March 9, 2026
Technology

The Startup Building Structure Into Africa’s Informal Transit System

informal transit system

Africa’s informal transit system moves millions of people daily, yet it largely operates without digital coordination, predictable scheduling, or structured revenue models. Kenyan startup Exodus Mobility is building the operating infrastructure designed to bring order, transparency, and reliability to that fragmented ecosystem — without displacing the operators who power it.

Founded in 2022, Exodus Mobility is positioning itself not as a transport company, but as a neutral operating layer for informal mass transit — starting in Kenya and expanding into other major African cities.

Not Fleet Ownership — Infrastructure

Exodus does not own buses or matatus. Instead, it aggregates structured passenger demand — including commuters, schools, corporates, and event organisers — and connects that demand to vetted vehicle operators through a digital platform.

“Rather than owning vehicles, Exodus works with existing operators and transforms fragmented, cash-based transport into structured, prepaid, and reliable services,” said Kikonde Mwatela, the startup’s CEO.

Its platform manages:

• Operator onboarding
• Vehicle validation
• Demand aggregation
• Digital scheduling
• Prepaid ticketing
• Access control
• Real-time operational oversight

The model is asset-light — but operationally heavy.

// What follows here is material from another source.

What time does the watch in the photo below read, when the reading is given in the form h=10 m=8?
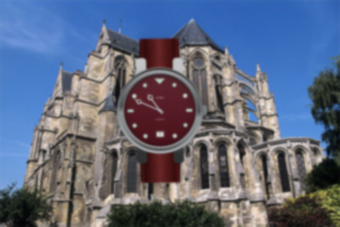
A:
h=10 m=49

The Core Problem: Informality at Scale

Africa’s informal transport networks move the majority of urban commuters. However, they often lack:

• Standardised safety oversight
• Reliable timetables
• Aggregated demand visibility
• Digital payments
• Data infrastructure

“Africa’s informal transport system moves the majority of urban commuters but operates without reliable scheduling, safety standards, predictable revenue, or digital infrastructure. Passengers face uncertainty and risk, while operators rely on volatile daily cash flows with no access to aggregated demand or data,” said Mwatela.

Exodus identified the absence of what it describes as a “neutral, asset-light operating layer” that could bridge informal supply with structured demand.

“This gap – between informal operators and structured mobility demand – became the foundation for the company,” Mwatela said.

Two Business Lines, One Infrastructure Layer

Exodus operates across two main verticals:

1️⃣ Subscription-Based Scheduled Transport

Serving recurring commuters, institutions, and corporate clients through predictable, prepaid transport services.

2️⃣ Event & Experience Shuttle Orchestration

Providing end-to-end shuttle coordination for conferences, festivals, and large-scale gatherings.

Revenue comes from:

• Subscription fees
• Service fees for event transport
• Platform margins from aggregated demand

“The platform earns a margin by aggregating demand, pricing services upfront, and paying operators per trip, while retaining a platform and operations fee,” said Mwatela.

Traction: 16,000 Trips in Four Months

The company says it powered over 16,000 trips in the last four months, supported by repeat usage and partner referrals.

“We have executed a PPP pilot with Mombasa County for scheduled mass transit, and achieved product–market fit across subscription and event transport,” said Mwatela.

Both the Mombasa service and event-based deployments have reportedly experienced oversubscription — an early indicator that structured demand may be outpacing available supply.

Exodus has participated in the 500 Global Sustainable Innovation Seed Accelerator, strengthening its product development, unit economics validation, and fundraising readiness.

The startup is funded through founder capital, angel investment, and operating revenue.

Expansion Beyond Kenya

Currently active in Nairobi and Mombasa, Exodus plans to expand into Johannesburg and Cape Town — cities with similar informal transport dynamics.

The expansion model remains partnership-driven rather than asset-intensive, preserving capital efficiency while enabling scalability.

The Bigger Infrastructure Thesis

Urbanisation across Africa is accelerating. Informal transport systems are unlikely to disappear — but they may evolve.

Exodus is betting that the future of African mobility will not be built on replacing informal operators, but on structuring them.

Its challenge is not just technological — it is systemic.

“This has required patient, long-term capital, deep alignment with informal transport operators, and close collaboration with public-sector stakeholders within evolving policy environments,” said Mwatela.

If successful, Exodus Mobility could become more than a transport startup.

It could become a digital infrastructure layer for Africa’s informal transit economy.